▸ **ASSIGNMENT**:
Rewrite the entries below, putting "FoodTechBiz News Desk" wherever "FoodTechBiz Desk" appears and keeping every other line unchanged.

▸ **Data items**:
__________
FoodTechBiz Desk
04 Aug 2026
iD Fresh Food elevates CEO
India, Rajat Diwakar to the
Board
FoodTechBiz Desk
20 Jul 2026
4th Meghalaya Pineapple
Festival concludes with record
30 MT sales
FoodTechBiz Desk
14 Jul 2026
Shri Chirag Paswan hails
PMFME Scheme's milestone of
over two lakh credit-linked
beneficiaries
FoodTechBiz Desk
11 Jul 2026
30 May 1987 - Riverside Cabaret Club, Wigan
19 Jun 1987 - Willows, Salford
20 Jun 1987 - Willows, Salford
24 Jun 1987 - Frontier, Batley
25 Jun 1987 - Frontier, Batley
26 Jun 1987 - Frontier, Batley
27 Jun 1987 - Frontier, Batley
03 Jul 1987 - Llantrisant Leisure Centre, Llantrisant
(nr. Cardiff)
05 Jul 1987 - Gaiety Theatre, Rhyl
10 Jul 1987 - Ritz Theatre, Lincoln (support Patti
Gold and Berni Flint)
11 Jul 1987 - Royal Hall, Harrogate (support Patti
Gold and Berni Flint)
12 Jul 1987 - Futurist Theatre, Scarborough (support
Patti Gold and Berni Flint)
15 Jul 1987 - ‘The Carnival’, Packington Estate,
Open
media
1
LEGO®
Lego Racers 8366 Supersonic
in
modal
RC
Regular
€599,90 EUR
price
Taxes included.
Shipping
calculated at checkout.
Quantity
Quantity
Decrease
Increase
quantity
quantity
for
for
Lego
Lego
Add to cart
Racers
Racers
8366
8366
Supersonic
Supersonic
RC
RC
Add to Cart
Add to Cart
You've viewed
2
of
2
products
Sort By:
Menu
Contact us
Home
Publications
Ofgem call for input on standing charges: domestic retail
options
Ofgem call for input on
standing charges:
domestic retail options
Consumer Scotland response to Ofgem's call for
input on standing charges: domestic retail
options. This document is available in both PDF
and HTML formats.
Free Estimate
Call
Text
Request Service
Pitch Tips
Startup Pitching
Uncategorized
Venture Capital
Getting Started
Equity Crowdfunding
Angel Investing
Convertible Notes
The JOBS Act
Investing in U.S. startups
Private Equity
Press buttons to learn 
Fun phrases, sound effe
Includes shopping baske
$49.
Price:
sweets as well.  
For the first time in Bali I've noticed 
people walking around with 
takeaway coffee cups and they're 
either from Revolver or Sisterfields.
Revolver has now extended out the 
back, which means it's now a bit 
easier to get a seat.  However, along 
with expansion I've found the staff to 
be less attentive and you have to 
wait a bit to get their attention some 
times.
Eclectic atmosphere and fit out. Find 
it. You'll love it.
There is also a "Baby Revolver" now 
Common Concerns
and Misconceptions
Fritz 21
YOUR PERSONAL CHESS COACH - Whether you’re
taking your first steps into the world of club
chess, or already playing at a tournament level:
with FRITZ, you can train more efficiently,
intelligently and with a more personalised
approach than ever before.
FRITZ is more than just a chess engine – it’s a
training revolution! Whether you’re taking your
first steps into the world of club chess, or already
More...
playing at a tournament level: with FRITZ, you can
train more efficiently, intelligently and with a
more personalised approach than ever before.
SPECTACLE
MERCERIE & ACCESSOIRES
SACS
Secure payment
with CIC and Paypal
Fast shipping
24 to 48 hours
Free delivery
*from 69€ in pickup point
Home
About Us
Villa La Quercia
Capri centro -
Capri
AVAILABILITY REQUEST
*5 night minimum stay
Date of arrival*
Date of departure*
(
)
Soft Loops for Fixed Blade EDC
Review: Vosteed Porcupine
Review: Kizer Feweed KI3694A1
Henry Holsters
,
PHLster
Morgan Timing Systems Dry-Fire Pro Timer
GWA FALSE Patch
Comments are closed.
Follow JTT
__________
▸ **RESULT OF THIS EXERCISE**:
FoodTechBiz News Desk
04 Aug 2026
iD Fresh Food elevates CEO
India, Rajat Diwakar to the
Board
FoodTechBiz News Desk
20 Jul 2026
4th Meghalaya Pineapple
Festival concludes with record
30 MT sales
FoodTechBiz News Desk
14 Jul 2026
Shri Chirag Paswan hails
PMFME Scheme's milestone of
over two lakh credit-linked
beneficiaries
FoodTechBiz News Desk
11 Jul 2026
30 May 1987 - Riverside Cabaret Club, Wigan
19 Jun 1987 - Willows, Salford
20 Jun 1987 - Willows, Salford
24 Jun 1987 - Frontier, Batley
25 Jun 1987 - Frontier, Batley
26 Jun 1987 - Frontier, Batley
27 Jun 1987 - Frontier, Batley
03 Jul 1987 - Llantrisant Leisure Centre, Llantrisant
(nr. Cardiff)
05 Jul 1987 - Gaiety Theatre, Rhyl
10 Jul 1987 - Ritz Theatre, Lincoln (support Patti
Gold and Berni Flint)
11 Jul 1987 - Royal Hall, Harrogate (support Patti
Gold and Berni Flint)
12 Jul 1987 - Futurist Theatre, Scarborough (support
Patti Gold and Berni Flint)
15 Jul 1987 - ‘The Carnival’, Packington Estate,
Open
media
1
LEGO®
Lego Racers 8366 Supersonic
in
modal
RC
Regular
€599,90 EUR
price
Taxes included.
Shipping
calculated at checkout.
Quantity
Quantity
Decrease
Increase
quantity
quantity
for
for
Lego
Lego
Add to cart
Racers
Racers
8366
8366
Supersonic
Supersonic
RC
RC
Add to Cart
Add to Cart
You've viewed
2
of
2
products
Sort By:
Menu
Contact us
Home
Publications
Ofgem call for input on standing charges: domestic retail
options
Ofgem call for input on
standing charges:
domestic retail options
Consumer Scotland response to Ofgem's call for
input on standing charges: domestic retail
options. This document is available in both PDF
and HTML formats.
Free Estimate
Call
Text
Request Service
Pitch Tips
Startup Pitching
Uncategorized
Venture Capital
Getting Started
Equity Crowdfunding
Angel Investing
Convertible Notes
The JOBS Act
Investing in U.S. startups
Private Equity
Press buttons to learn 
Fun phrases, sound effe
Includes shopping baske
$49.
Price:
sweets as well.  
For the first time in Bali I've noticed 
people walking around with 
takeaway coffee cups and they're 
either from Revolver or Sisterfields.
Revolver has now extended out the 
back, which means it's now a bit 
easier to get a seat.  However, along 
with expansion I've found the staff to 
be less attentive and you have to 
wait a bit to get their attention some 
times.
Eclectic atmosphere and fit out. Find 
it. You'll love it.
There is also a "Baby Revolver" now 
Common Concerns
and Misconceptions
Fritz 21
YOUR PERSONAL CHESS COACH - Whether you’re
taking your first steps into the world of club
chess, or already playing at a tournament level:
with FRITZ, you can train more efficiently,
intelligently and with a more personalised
approach than ever before.
FRITZ is more than just a chess engine – it’s a
training revolution! Whether you’re taking your
first steps into the world of club chess, or already
More...
playing at a tournament level: with FRITZ, you can
train more efficiently, intelligently and with a
more personalised approach than ever before.
SPECTACLE
MERCERIE & ACCESSOIRES
SACS
Secure payment
with CIC and Paypal
Fast shipping
24 to 48 hours
Free delivery
*from 69€ in pickup point
Home
About Us
Villa La Quercia
Capri centro -
Capri
AVAILABILITY REQUEST
*5 night minimum stay
Date of arrival*
Date of departure*
(
)
Soft Loops for Fixed Blade EDC
Review: Vosteed Porcupine
Review: Kizer Feweed KI3694A1
Henry Holsters
,
PHLster
Morgan Timing Systems Dry-Fire Pro Timer
GWA FALSE Patch
Comments are closed.
Follow JTT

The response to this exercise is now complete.